Since World War II, the stock market is historically flat through the first part of October in mid-term election years. Typically however, the 4th quarter of these mid-term years has statistically turned a flat year into an average +7% gain in those last three months…but not this year. That is, unless something drastically changes in the next week or two, the chances of such gains are slim-to-none.
The S&P500 is basically flat while:
- International Emerging Markets (EEM) are down -13.75%
- International Developed Markets (EFA) are down -12.69%
- Commodities (DBC)are down -6.56%, and
- Bonds (TLT) are down -6.83%
The market is trying to find a bottom here, but remains at an inflection point, trendlessly creeping up, down, but generally sideways. Today, the market is in the same place it was roughly a month ago, which is the same place it was roughly two months ago, and the same place it was on the first trading day of the year. So basically, the market has done nothing but whip us around through 2 ½ corrections throughout 2018.
- You can see that the 50-day moving average (trend) in blue is just 1.42 points away from crossing below the longer-term 200-day moving average in red. This would not be evidence of an uptrend or healthy market, which is also why this crossover has been eloquently named “The Death Cross.”
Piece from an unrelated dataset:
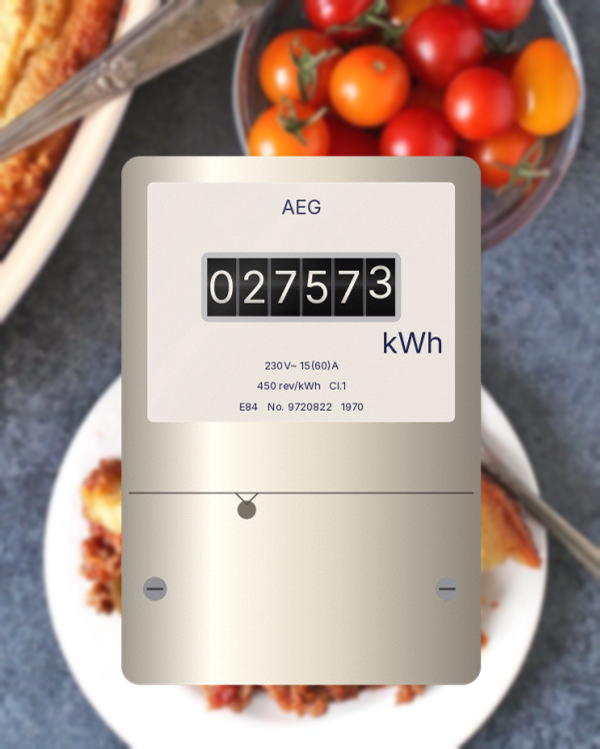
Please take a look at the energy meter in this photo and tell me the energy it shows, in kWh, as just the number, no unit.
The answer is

- The red arrows at #2 show how the price of the market has fallen in the intermediate-term (over the last few months), but
- At #3, some light at the end of the tunnel is the positive momentum divergence (blue dashed line below the higher lows). Remember, price tends to follow momentum. Not all the time, but it is a positive piece of evidence.
If you scroll down to the next chart, below, as the market falls, buyers step in at a level where they feel prices are “fair” or “cheap” (red-dashed line) and push the price of the market up until it hits the top side of the range (blue-dashed line). Then, as the market hits this ceiling of resistance, sellers start taking profits, pushing prices back down again. Above the blue line, there are market orders to buy if the market breaks out (and cover short positions, which would squeeze the market higher). Below the red line, there are market orders to sell (or short the market) if prices break down. Both situations cause a domino effect – one to the upside and one to the downside.
All grainy details aside, the market has been trading sideways in a range between 2,630 and 2,810 on the S&P500. With the 50MA potentially crossing below a flat 200MA, along with other nerdy technical indicators throwing up red flags, we’re in “no man’s land,” which is not a time to be heavily invested in stocks.
That being said, not every “Death Cross” carves out -50% of your life savings. Below is every death cross that has taken place since 1987 (which includes Black Monday) and as you can see, there have been 11 of them. However, only 2-of-11 have resulted in a severe market crash causing enormous losses (2000 and 2008). The rest were only corrections, which cause a lot of short-term pain and angst, but ultimately resolve to the upside. The question we have to ask ourselves today is, “Is this one of the 82% of those that end quickly or one of ‘the big ones’ that result in life-altering market crashes?”
Instead of looking at the 30,000-foot view OR the short-term charts, here’s an intermediate look that sheds more positive light on the future of the market. You can again see the positive momentum divergence in the bottom pane (vs. red lines along the lower-lows of the market in the upper-pane). However, you can see from the trend channels I drew on the chart that the intermediate-term picture still has a slight positive bias.
I used this final chart today to follow-up on that analysis, when I went into the details and history if the following indicator… a monthly look at the market with a 10-month moving average plotted on the chart. November 30th, the market closed back above the 10MA, which is a positive long-term sign for U.S. stocks.
I believe that retirement planning should include risk management as a cornerstone of any investment management strategy. When I say “risk management,” what I mean is:
“A rules-based plan to reduce risk in portfolios, not by investing in bonds or other investments, but by selling investments altogether and raising cash levels as the risk profile of the market suggests that the probabilities of gains are equal to or lower than the probabilities of losses.”
As I’ve mentioned before, it’s not a trend prediction strategy – it’s a trend following strategy. No one can predict the markets, but if the trend is flat and the market is trading below that flat trend, that is not a positive sign. If the intermediate trend is down and the long-term trend is flat, that is not bullish.
So instead of anticipating which direction the market is going to go (never, ever a good idea!), the smarter thing to do is to sell your weakest investments and hold onto that cash so that you have some gunpowder to use when the market decides it’s going to break out again. After all, by selling weak investments and losers, you get the tax benefits of walking away from the dogs while holding high-quality cash to invest in some top-ranked winners.
But as long as we’re bouncing around like a pinball within this range, neutral and conservative is our game plan for now.